Saved data entries:
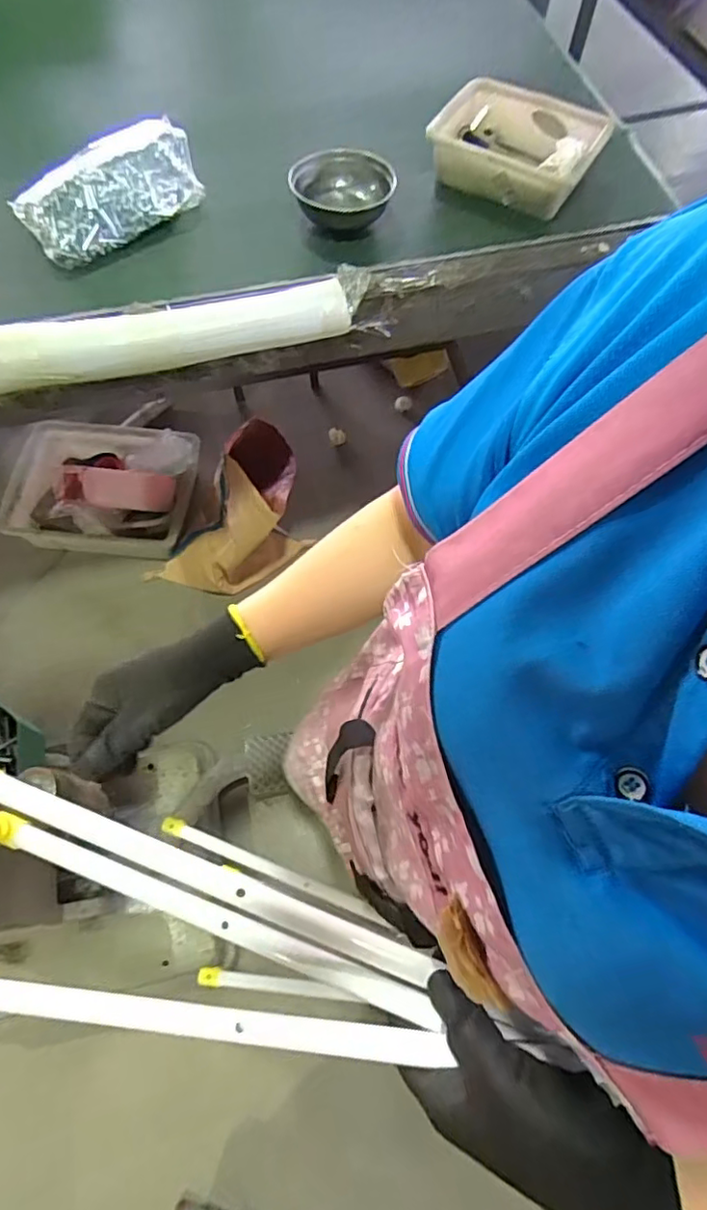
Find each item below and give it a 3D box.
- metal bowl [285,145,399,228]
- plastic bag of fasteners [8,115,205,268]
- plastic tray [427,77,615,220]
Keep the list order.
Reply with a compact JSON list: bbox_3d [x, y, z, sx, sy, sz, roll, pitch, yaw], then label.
[{"bbox_3d":[-0.022,-0.639,0.933,0.156,0.059,0.174,-28,66,-14],"label":"metal bowl"},{"bbox_3d":[-0.361,-0.625,0.903,0.273,0.085,0.143,-33,67,-16],"label":"plastic bag of fasteners"},{"bbox_3d":[0.258,-0.735,0.959,0.258,0.074,0.196,29,66,14],"label":"plastic tray"}]

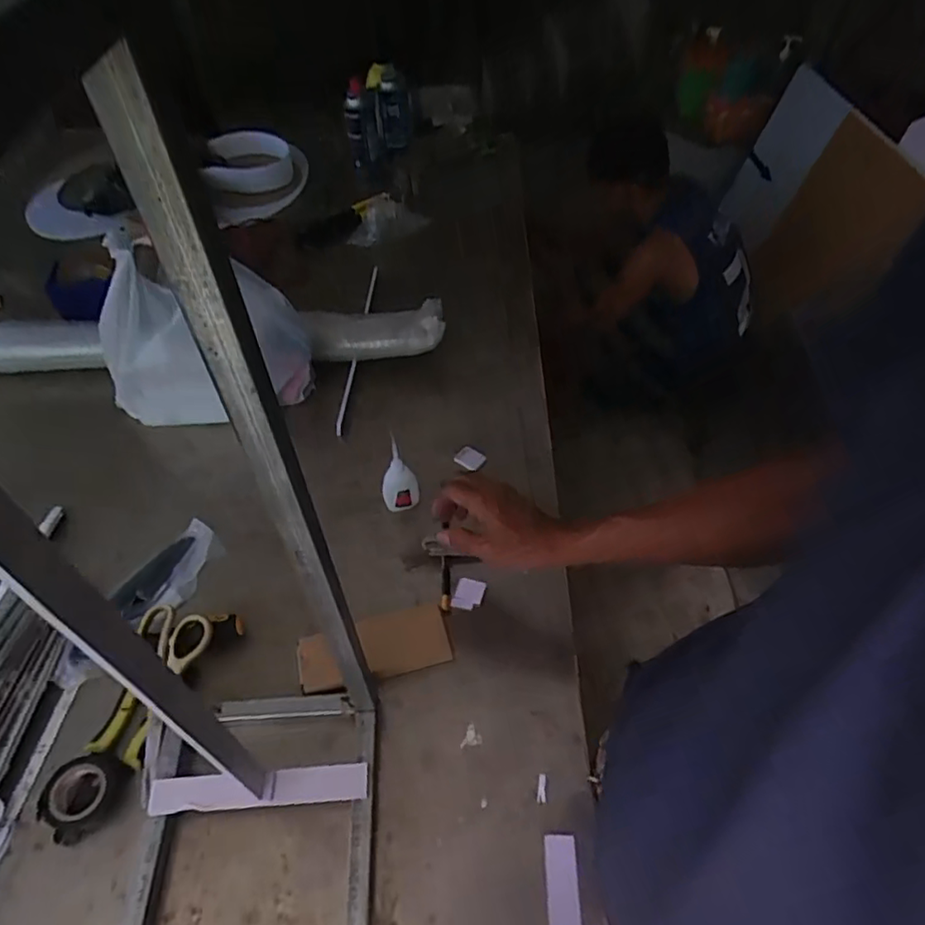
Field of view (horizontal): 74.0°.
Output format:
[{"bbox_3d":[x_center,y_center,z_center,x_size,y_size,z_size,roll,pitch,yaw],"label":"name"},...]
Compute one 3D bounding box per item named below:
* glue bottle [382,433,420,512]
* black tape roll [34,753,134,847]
[{"bbox_3d":[-0.076,0.019,0.753,0.043,0.104,0.036,-1,50,-2],"label":"glue bottle"},{"bbox_3d":[-0.348,0.304,0.564,0.073,0.026,0.058,-36,59,-27],"label":"black tape roll"}]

* _Aim of the task_
Among the entries above, which lines include "below"? List them all.

* _Response box_
Find each item below and give it a 3D box.
Compute one 3D bounding box per item named below:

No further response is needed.